Suppose we have encountered a misspelled word w. To find meaningful replacements for w, we find all words in the dictionary (i.e., correctly spelled words) that are at most 2 hops away from w in the graph defined above. The choice of 2 is somewhat arbitrary and depending on the results from this project we may fine tune this value. Also, recall that we are interested in reporting at most 10 possible replacements, so if the number of words in the dictionary within 2 hops of w is more than 10 we have to prune the list to contain exactly 10 words. Correctly spelled words that are one hop away should be considered better replacements than those that are two hops away. You should keep this in mind when pruning the list of candidate replacements.

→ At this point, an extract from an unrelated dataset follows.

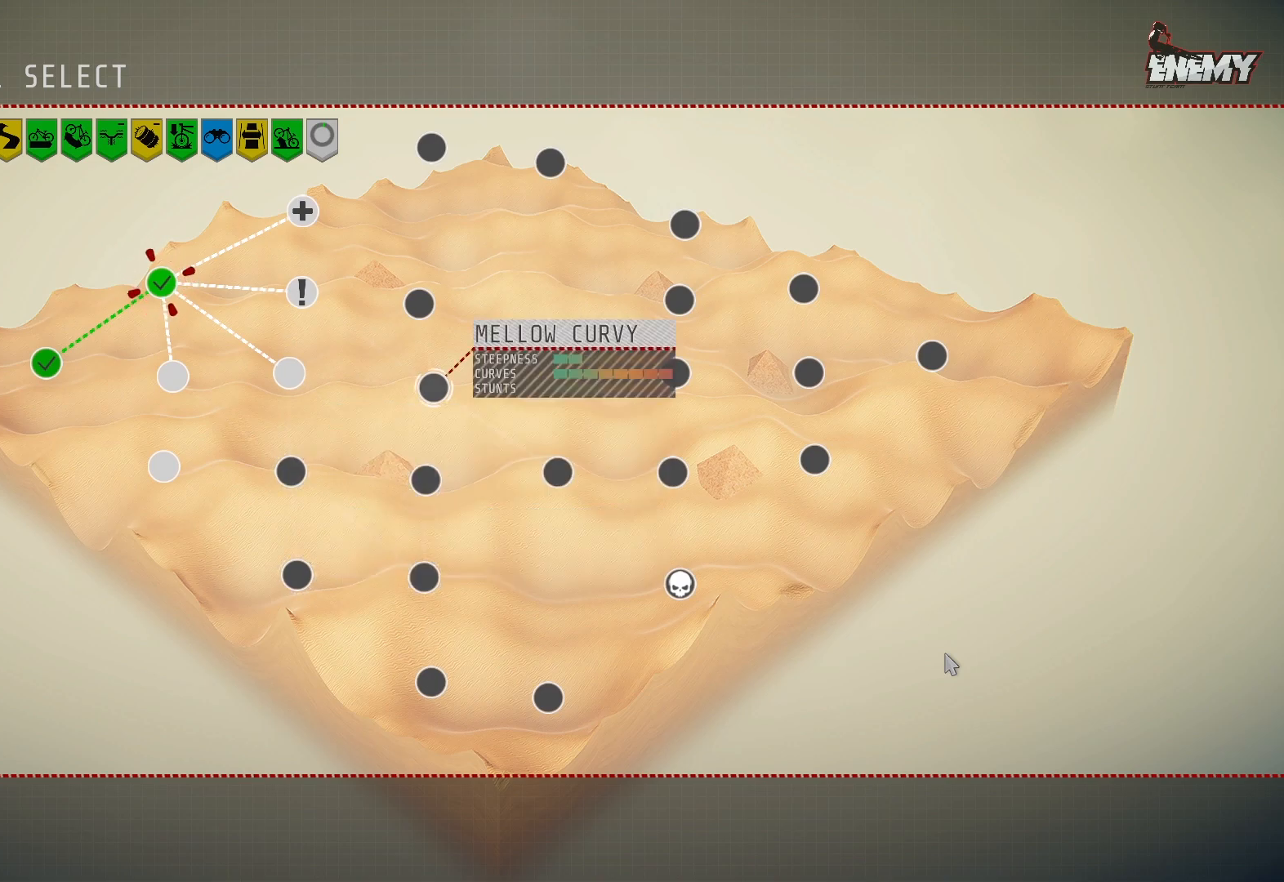
{"buttons": [], "left_stick": "center", "right_stick": "center", "events": []}
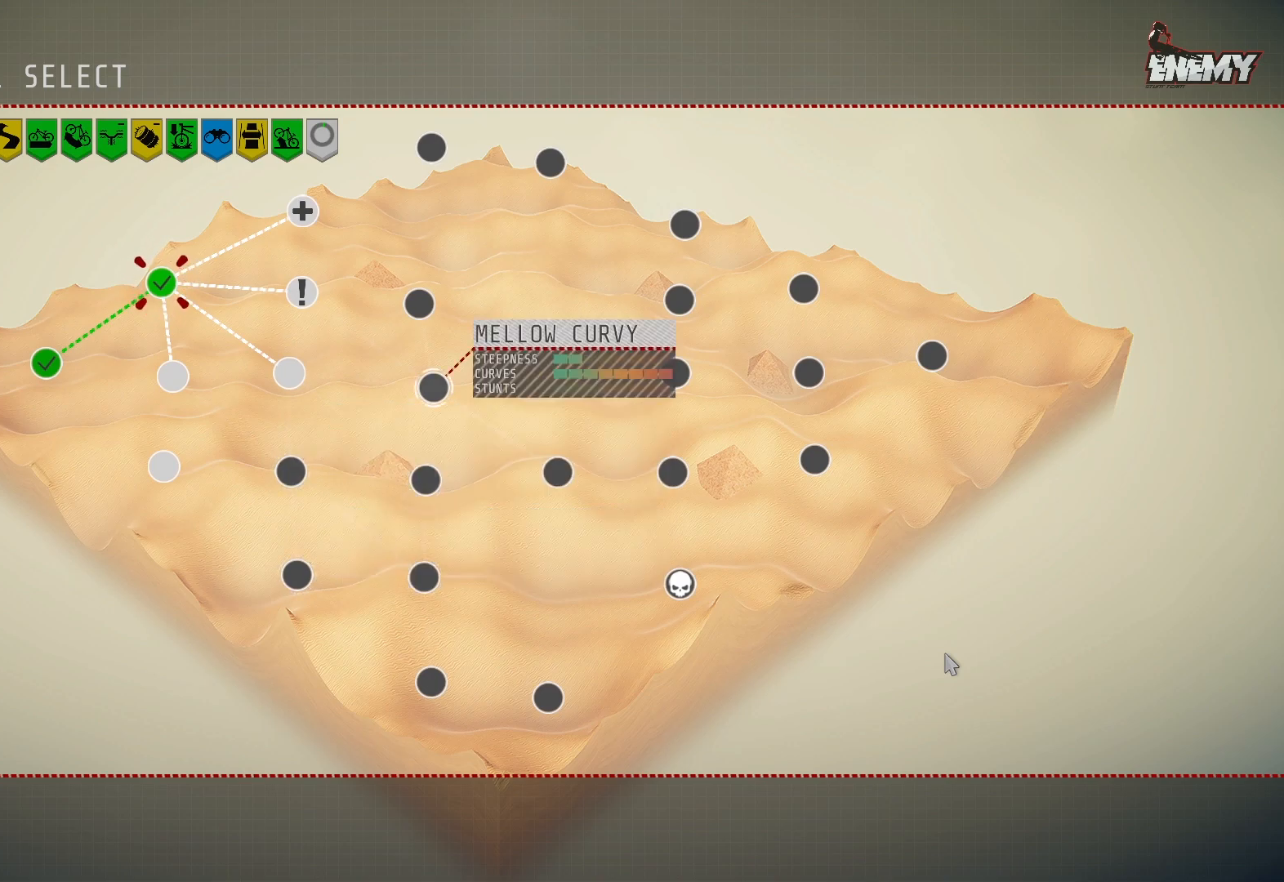
{"buttons": [], "left_stick": "center", "right_stick": "center", "events": [[33, "DPAD_LEFT", "down"], [150, "DPAD_LEFT", "up"], [250, "DPAD_DOWN", "down"], [333, "DPAD_DOWN", "up"]]}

The actual procedure for finding all correctly spelled words that are at most 2 hops away from w is fairly simple and you are responsible for figuring this out. Problem Set 8 should be helpful, in this regard. Note that your program should make no attempt to explicitly build the graph mentioned above - it is too big! I mention the graph only so that we can precisely define what we mean by good replacements for a mispelled word. The procedure you come up with for generating words that are at most 2 hops away from w, implicitly traverses the edges of the imaginary graph to find reasonable replacements.

Dealing with apostrophes

As you may have already noticed, the spelling checker in Project 1 makes no attempt to correctly deal with words that contain apostrophes such as "I'll" or "don't" or "could've." For example, if a text document used by buildDict contains the sentence:

	I could've taken it yesterday, but I guess now I'll have to
	take it next Sunday.
Then ve and ll are flagged as valid words, which they are clearly not. In this project I want you to implement a clean way of dealing with apostrophes. Specifically, if words such as "I'll" and "could've" occur in the text document that buildDict reads, then these words should be considered to be correctly spelled words. However, "ve" and "ll" should not be considered being correct. You should think about modifying our definition of a word from Project 1, in order to cleanly deal with apostrophes. You are responsible for figuring out a simple and clean scheme that can reasonably deal with apostrophes.

What to submit:

You are required to electronically submit by midnight on Friday, 4/14 the following files: BuildDict.java, SpellCheck.java, Dictionary.java, Link.java, LinkList.java, and Record.java. Make sure that your file names are exactly as above and make sure that you do not submit any additional files.

A final word:

While I have specified quite a few details, I have left enough unspecified so as to leave you with a few design decisions to make. These decisions will affect the efficiency, robustness, and readability of your program. So make your choices with care.